Given how much Catholic grammar schools from the 1950s through to the 1970s were the route by which generations of working-class Catholic boys and girls got on in life – the Irish Christian Brothers in my own home town of Liverpool boasted that they took the sons of dockers and made them into doctors – it is impossible to believe that the betrayal of Graham Caveney and his parents is an isolated case. How widespread it is, however, remains impossible to know because every bit of information has to be dragged out of a compulsively secretive church that recoils from thinking in terms of deep-rooted, complex patterns of abuse.

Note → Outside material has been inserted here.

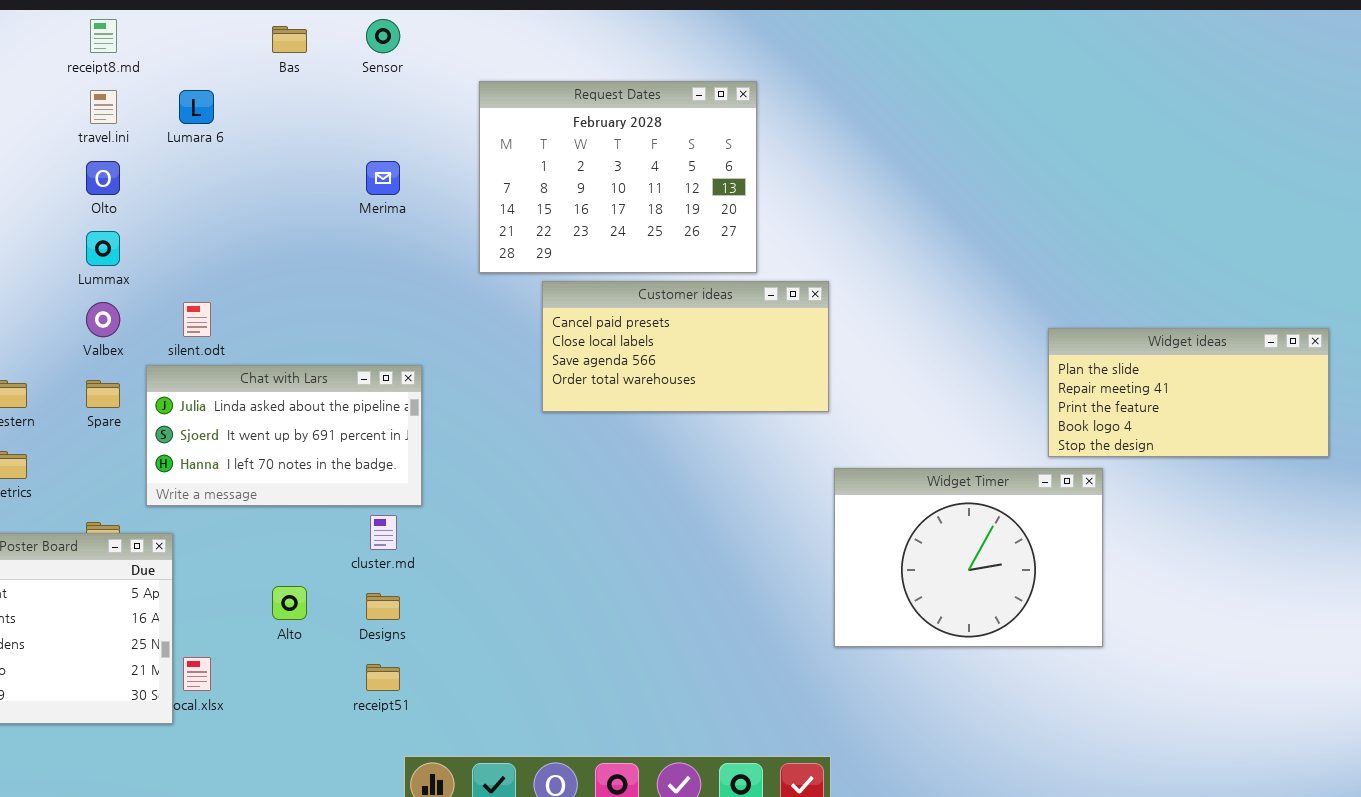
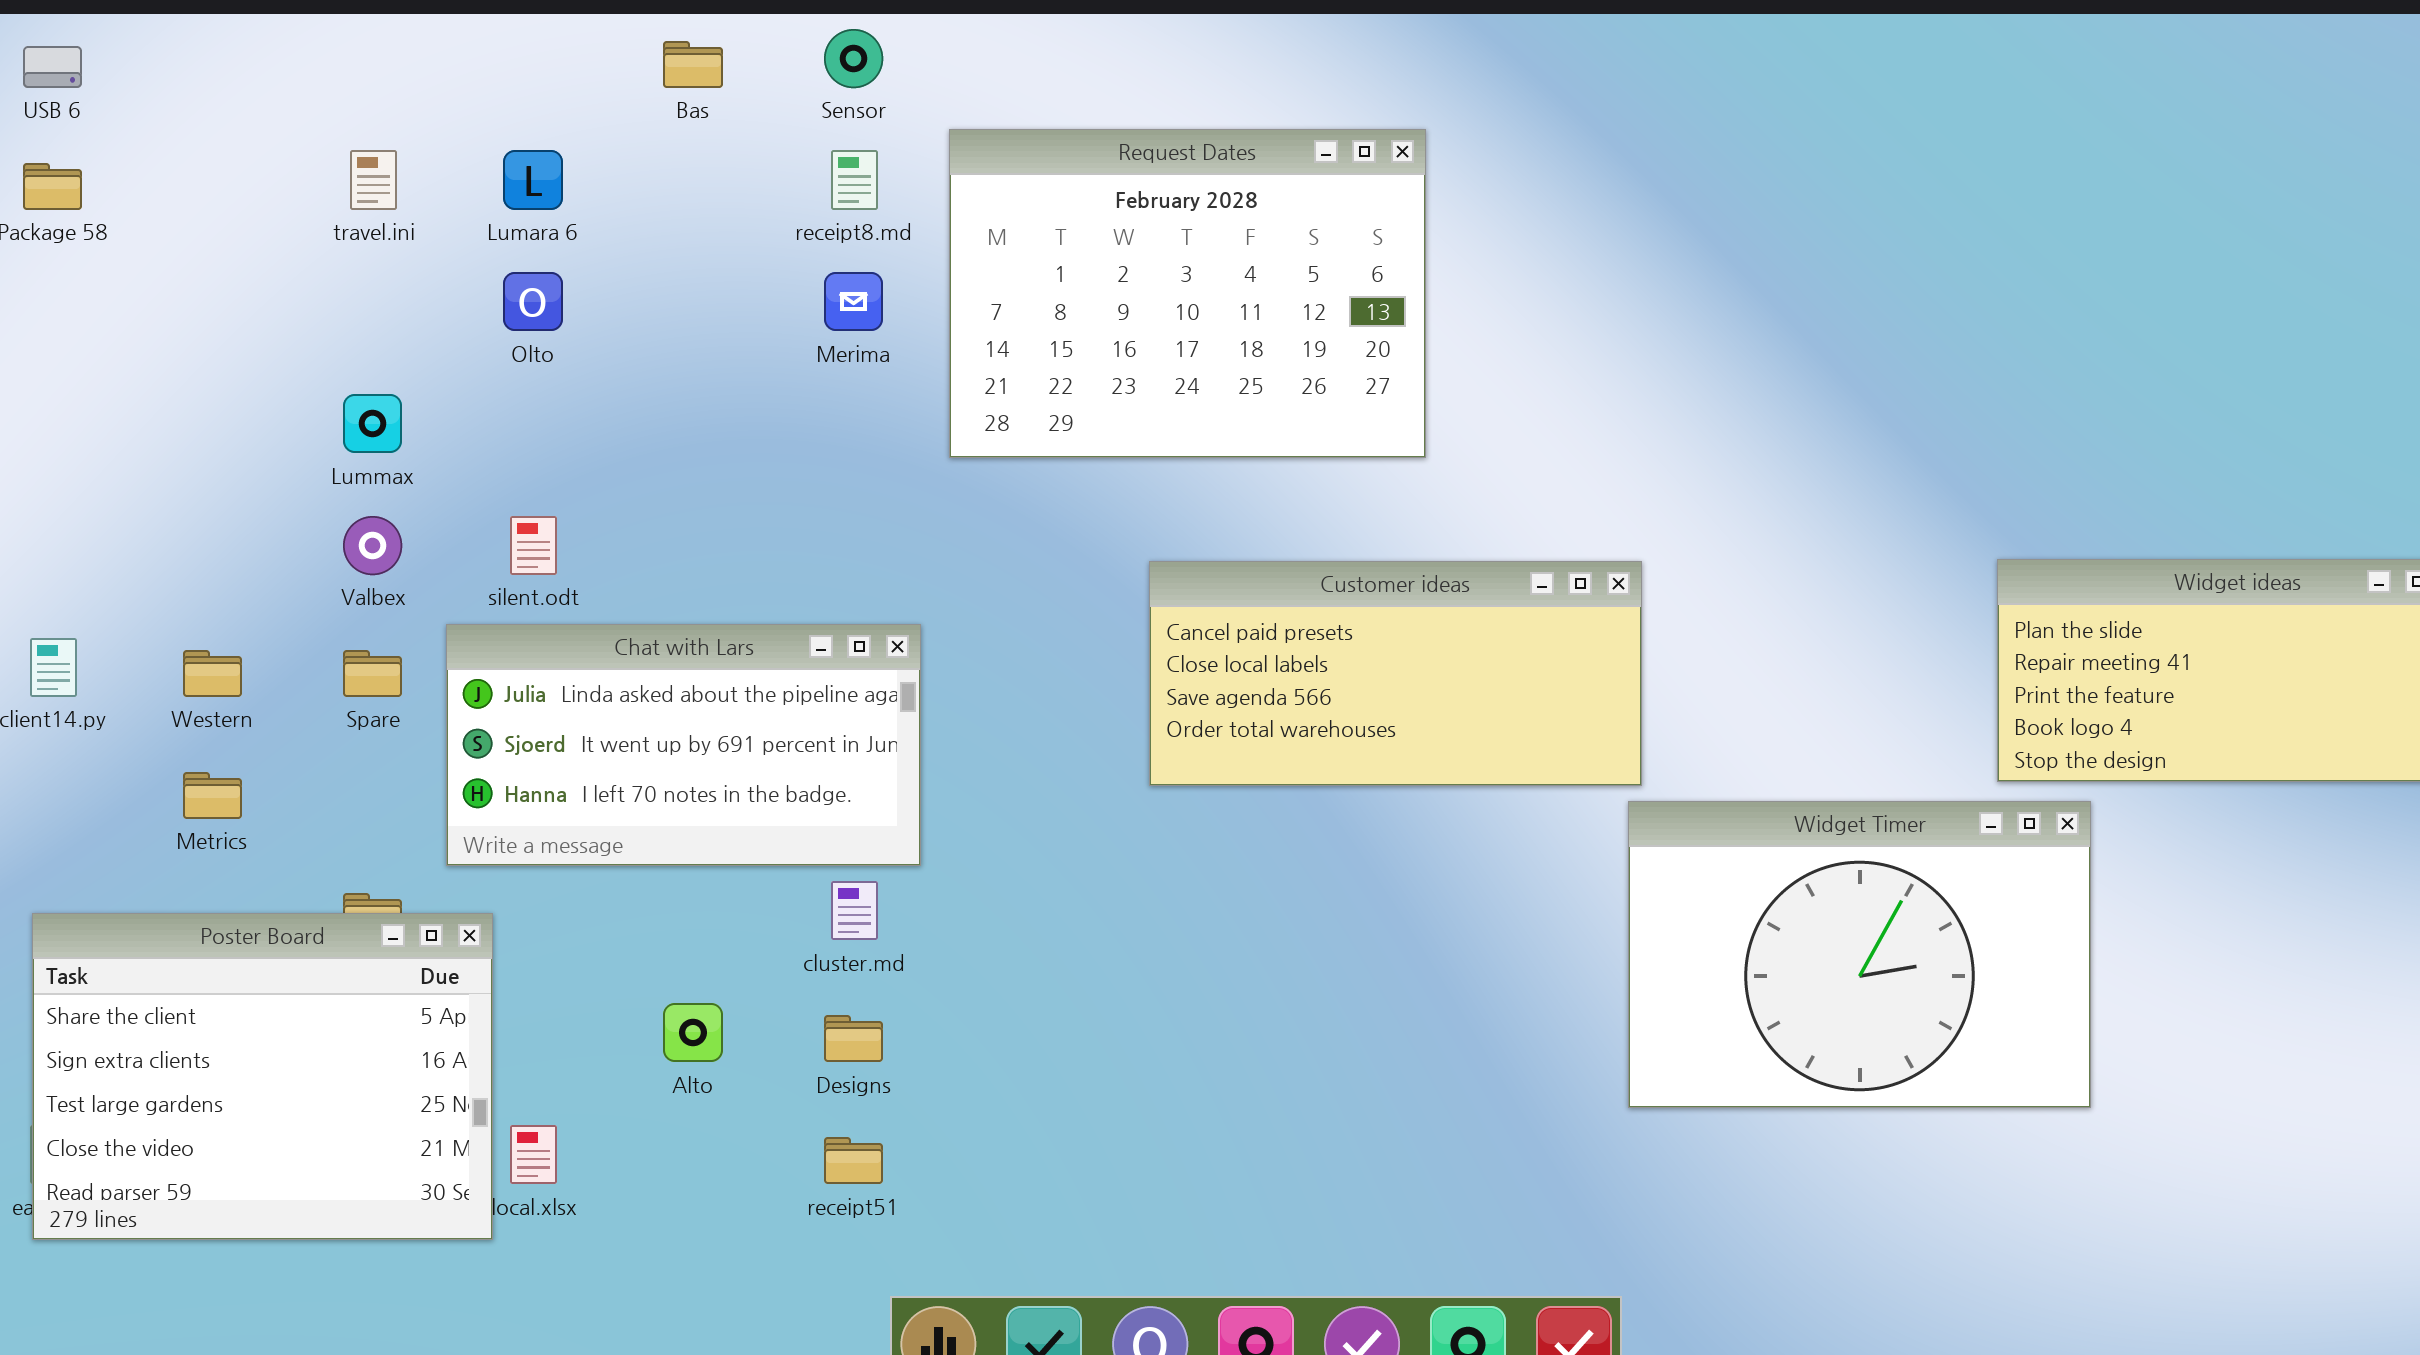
receipt8.md: [90,19,117,53] -> [831,150,878,210], moved
Request Dates: [479,81,757,273] -> [949,129,1426,458], moved
Olto: [86,161,120,195] -> [503,272,563,331], moved
Customer ideas: [542,281,829,412] -> [1149,561,1642,786], moved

And what happened when Caveney identified his abuser in the early 1990s to Father O’Neill’s religious order, the Marists? “I’d just slashed up my arms,” he adds, by way of context. The priest was challenged, apparently confessed his crimes, but was referred to a US therapy centre rather than the police. In 1993, he retired with full honours as headteacher. Kath even sent her son a cutting about the celebrations from the local paper. You were always one of his favourites, she reminded him. The report told of ex-pupils lining up to sing the priest’s praises, little suspecting how they too had been betrayed.

O’Neill died in 2011, the serious charges against him covered up to the grave. He still doesn’t seem to appear on any register I can find of abusive clergy. What distresses Caveney almost as much as the church’s failure to involve the police and courts is that he now can never confront his abuser, save in this raw, defiant but important memoir. A part of him, he confesses, still thinks in his darkest moments that what happened was somehow his own fault.

“What was it about me?” he asks. “You see, there’s a bit of me that still believes I’m unique, that I really was your prime number, indivisible only by myself. I don’t want to think of myself as part of a pattern, just another victim.”

O’Neill’s old school, St Mary’s, Blackburn, today has a drama block named after him, an honour accorded despite the Marist order having been told about Caveney’s allegations nearly 20 years earlier. Is it plausible that there is no one who knew of them who could have spoken up? Or did they consider that whatever good he had done at the school cancelled out sexually abusing a 15-year-old in his care? It is part of the same impossible-to-fathom and offensive attitude that now apparently stops Vatican officials answering letters from those reporting abuse, in defiance of the pope.

Quite how long it will take for that prejudice to be defeated, I don’t know. But after they have read The Boy With the Perpetual Nervousness, the school governors might at least like to revisit the naming of their drama block, which rubs salt into open wounds.